Adding and verifying checksums to detect inapparent data loss

Checksumming is not completely without pitfalls; I only perform it on files which are locked, which reduces the probability that files which I routinely change are constantly flagged. I also exclude files with a nocheck tag, which allows me to mark and exclude files which I change only occasionally, which would however be locked by my locking rule. How useful a checksum routine is probably depends on the type of data a user produces and how they interact with that data.

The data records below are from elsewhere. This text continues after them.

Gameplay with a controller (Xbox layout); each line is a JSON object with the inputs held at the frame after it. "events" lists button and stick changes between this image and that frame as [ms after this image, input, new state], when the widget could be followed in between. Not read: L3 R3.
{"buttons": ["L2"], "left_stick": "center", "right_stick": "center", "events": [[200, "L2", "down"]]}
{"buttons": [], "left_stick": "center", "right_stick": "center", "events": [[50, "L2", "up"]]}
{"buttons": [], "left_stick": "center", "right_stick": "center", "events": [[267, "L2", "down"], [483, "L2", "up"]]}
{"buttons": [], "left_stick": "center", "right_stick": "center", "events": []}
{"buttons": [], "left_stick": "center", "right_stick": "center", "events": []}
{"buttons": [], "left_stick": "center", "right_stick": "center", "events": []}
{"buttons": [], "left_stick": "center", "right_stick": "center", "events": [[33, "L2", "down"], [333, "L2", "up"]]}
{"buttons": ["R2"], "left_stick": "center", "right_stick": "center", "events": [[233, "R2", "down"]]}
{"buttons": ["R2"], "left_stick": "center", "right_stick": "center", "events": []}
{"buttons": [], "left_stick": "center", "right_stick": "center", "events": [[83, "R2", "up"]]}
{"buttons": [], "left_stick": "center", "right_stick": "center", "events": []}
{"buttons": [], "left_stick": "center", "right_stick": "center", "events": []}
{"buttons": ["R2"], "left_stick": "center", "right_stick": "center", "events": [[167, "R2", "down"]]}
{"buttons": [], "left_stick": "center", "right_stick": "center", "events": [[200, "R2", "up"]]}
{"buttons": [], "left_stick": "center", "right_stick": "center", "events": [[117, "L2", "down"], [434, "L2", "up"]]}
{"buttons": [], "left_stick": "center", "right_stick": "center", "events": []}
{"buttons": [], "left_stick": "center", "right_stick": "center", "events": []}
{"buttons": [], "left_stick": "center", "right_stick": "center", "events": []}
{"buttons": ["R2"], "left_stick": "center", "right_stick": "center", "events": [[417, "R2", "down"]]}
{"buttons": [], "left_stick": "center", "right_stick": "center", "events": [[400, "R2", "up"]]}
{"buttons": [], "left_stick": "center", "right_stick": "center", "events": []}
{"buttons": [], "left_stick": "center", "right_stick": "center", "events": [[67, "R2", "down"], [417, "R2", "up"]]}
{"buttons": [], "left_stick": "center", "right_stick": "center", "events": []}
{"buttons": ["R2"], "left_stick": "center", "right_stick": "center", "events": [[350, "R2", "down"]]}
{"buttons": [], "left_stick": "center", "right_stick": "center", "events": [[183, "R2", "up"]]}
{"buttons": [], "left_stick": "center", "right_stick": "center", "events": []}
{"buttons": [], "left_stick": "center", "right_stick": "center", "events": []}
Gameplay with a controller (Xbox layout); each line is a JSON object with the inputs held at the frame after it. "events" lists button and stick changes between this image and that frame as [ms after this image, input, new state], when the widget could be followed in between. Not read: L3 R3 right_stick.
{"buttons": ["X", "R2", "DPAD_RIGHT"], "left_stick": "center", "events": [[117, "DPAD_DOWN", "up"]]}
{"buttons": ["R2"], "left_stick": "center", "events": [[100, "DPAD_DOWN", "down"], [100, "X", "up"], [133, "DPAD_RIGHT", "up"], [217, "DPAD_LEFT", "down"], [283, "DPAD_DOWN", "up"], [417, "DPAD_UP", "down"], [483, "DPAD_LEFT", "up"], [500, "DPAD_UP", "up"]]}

I’ve actually updated my script a little along the way; here is the current version, which includes some improvements and excludes rtfd files, as they are a file bundle and I can’t create a checksum using the methods I use for all other files:

property pTag : "Checksum"

on performSmartRule(theRecords)
	tell application id "DNtp"
		try
			set theCount to 0
			show progress indicator "Processing Checksums" cancel button 1 steps count of theRecords
			repeat with theRecord in theRecords
				if type of theRecord is not rtfd then
					if cancelled progress then error number -128
					step progress indicator (name of theRecord) as string
					-- if available get saved Checksum from record
					set md to custom meta data of theRecord
					try
						set OldCheck to mdsha1 of md
					on error
						set OldCheck to ""
					end try
					-- get the current Checksum of the record
					set thePath to path of theRecord as string
					set CheckSum to do shell script "/usr/bin/openssl sha1 " & quoted form of thePath
					set CheckSum to texts ((offset of "= " in CheckSum) + 2) thru -1 of CheckSum
					-- set the Checksum if none previously set - otherwise compare previous and current, warn and add "Checksum" tag if discrepancy
					if OldCheck is equal to "" then
						add custom meta data CheckSum for "SHA1" to theRecord
					else if OldCheck is not equal to CheckSum then
						set theDialog to "Record " & name of theRecord & "
Has Changed! Reset Checksum?"
						set AskUser to display alert "Checksum Error!" message theDialog as critical buttons {"Fail", "Reset"} default button "Fail" giving up after 30
						if button returned of AskUser is "Reset" then
							add custom meta data CheckSum for "SHA1" to theRecord
							-- tags routine adapted from suavito, posted May 2020 https://discourse.devontechnologies.com/t/applescript-to-delete-tags/9583/17
							-- remove "Checksum" tag if Checksum is reset
							set theNewList to {}
							set theList to tags of theRecord
							repeat with n from 1 to count of theList
								set theNewItem to item n of theList
								if theNewItem is not pTag then set theNewList to theNewList & theNewItem
							end repeat
							set tags of theRecord to theNewList
						else
							set theCount to theCount + 1
							set tags of theRecord to tags of theRecord & pTag
						end if
					end if
				end if
			end repeat
			display notification (theCount as string) & " Records Failed" with title "Processed Checksums"
			if theCount > 0 then log message "Checksum Verification" info "Found " & theCount & " Errors!"
		on error error_message number error_number
			hide progress indicator
			if the error_number is not -128 then display alert "DEVONthink" message error_message as warning
		end try
		hide progress indicator
	end tell
end performSmartRule

It is run by the following smart rule:

As originally posted, it requires a custom single-line text metadata field called “SHA1” with identifier “sha1”.